Presidential candidate Donald Trump waged a “tough on crime” campaign and vowed he would “make America safe” by implementing a “Muslim ban.” Soon after his inauguration President Trump followed through on his promise when he signed of Executive Order 13769, which temporarily banned individuals from seven predominantly Muslims countries from entering the United States. His declared goal was to protect Americans from terrorist attacks – and several national polls found that around half of all Americans approved the move.

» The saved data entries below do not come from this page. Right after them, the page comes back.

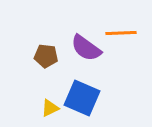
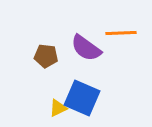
yellow triangle: moved 8 px right
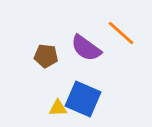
orange line: rotated 44 degrees clockwise
blue square: moved 1 px right, 1 px down
yellow triangle: rotated 24 degrees clockwise
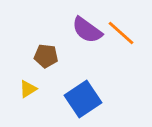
purple semicircle: moved 1 px right, 18 px up
blue square: rotated 33 degrees clockwise
yellow triangle: moved 30 px left, 19 px up; rotated 30 degrees counterclockwise
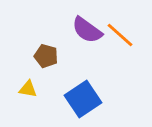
orange line: moved 1 px left, 2 px down
brown pentagon: rotated 10 degrees clockwise
yellow triangle: rotated 42 degrees clockwise
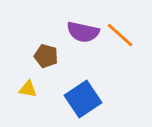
purple semicircle: moved 4 px left, 2 px down; rotated 24 degrees counterclockwise
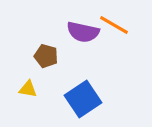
orange line: moved 6 px left, 10 px up; rotated 12 degrees counterclockwise
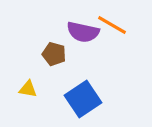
orange line: moved 2 px left
brown pentagon: moved 8 px right, 2 px up
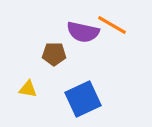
brown pentagon: rotated 15 degrees counterclockwise
blue square: rotated 9 degrees clockwise
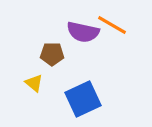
brown pentagon: moved 2 px left
yellow triangle: moved 6 px right, 6 px up; rotated 30 degrees clockwise
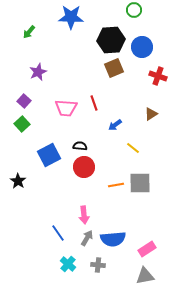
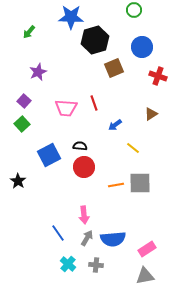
black hexagon: moved 16 px left; rotated 12 degrees counterclockwise
gray cross: moved 2 px left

Although this executive order has changed after repeated legal challenges, it highlights the broad perception held by many Americans that the terrorist threat to United States comes primarily from Muslims. Not only did the election of Donald Trump coincide with a spike of anti-Muslim incidents and hate crimes, the Pew Research Center found that half of all Americans expressed the belief that Muslim citizens are anti-American and more prone to violence and a third believe that Muslims should be subject to greater scrutiny than other groups in the United States.
Are such fears justified? Are Muslims the greatest terrorist threat to the United States – and are they more likely to support violence? Will placing more scrutiny on Muslims make the country safer? In an effort to answer such questions, my recent book, Muslims in a Post-9/11 America: A Survey of Attitudes and Beliefs and Their Implications for U.S. National Security Policy, assembles the latest research on U.S. terrorist attacks and government counter terror efforts. My research team and I interviewed nearly 200 Muslims living in the United States and conducted a nationwide survey of over 500 Muslims.